Production et utilisation

Le Sanbokan de la préfecture de Wakayama est devenu un fruit marginal au Japon

Au Japon ou sa diffusion est restreinte (500 t. en 2015, la production est en chute régulière depuis 1965), sanbokan est d'abord un fruit à jus ou à sorbet, la pulpe s'utilise dans les salades, le fruit entier dans les marmelades[22],[23],[24],[25],[26]. Misuzu Ame, célèbre confiseur de Nagano, en fait une gelée lumineuse présentée dans le fruit évidé[27].

À Taïwan le fruit entier, débité en petits morceaux est confit dans le sucre puis utilisé pour faire des tisanes[21].

La plante sert de porte-greffe, il donne un bon rendement avec des greffes de Citrus paradisi[28],[29].
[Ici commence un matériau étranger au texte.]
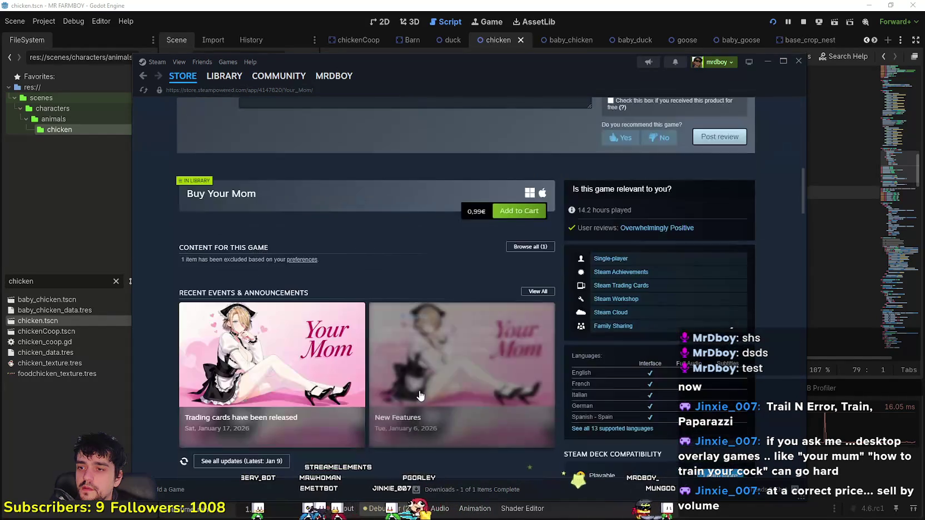
scroll(478, 214, up, 10)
Comme les autres agrumes à maturité moyenne ou tardive (natsudaidai, hassaku, harumi, orange de Fukuhara), sanbokan est sensible au desséchement des vésicules à jus, à l'épaississement et à un blanchiment de leur paroi qui engendrent un jus amère (ces désordres sont attribués au froid et aux conditions d'entreposage)[30].

Huile essentielle

L'huile essentielle de sanbokan contient - d'après Masayoshi Sawamura (2010) - principalement du limonène (89%), γ-terpinène (5.15%), myrcène (1.7%), α-pinène (1.12%) et linalol (089%)[31]. Le même auteur signale la présence à 0.03% de nootkatone (composé naturel : 1 sesquiterpénoïde et 1 cétone typique du pamplemousse C. maxima) singularité qu'il présente avec natsudaïdaï et hassaku alors que les satsuma, iyokan, hyuganatsu n'en présentent pas de trace notable[32]. La peau et le jus sont également riches en ériocitrine, comme le citron[33].

Yoshiaki Miyaké (2022) écrit que Sanbokan contient une quantité abondante de narirutine (voir son ascendance mandarine), d'hespéridine et de 6,8-C-diglucosylapigénine. L'ériocitrine et la 6,8-C-diglucosylapigénine lui sont spécifiques[34].

Des propriétés antioxydantes et anti-inflammatoires sont supposées sur la base de l'analyse des composés phénoliques et des flavonoïdes de l'écorce[35].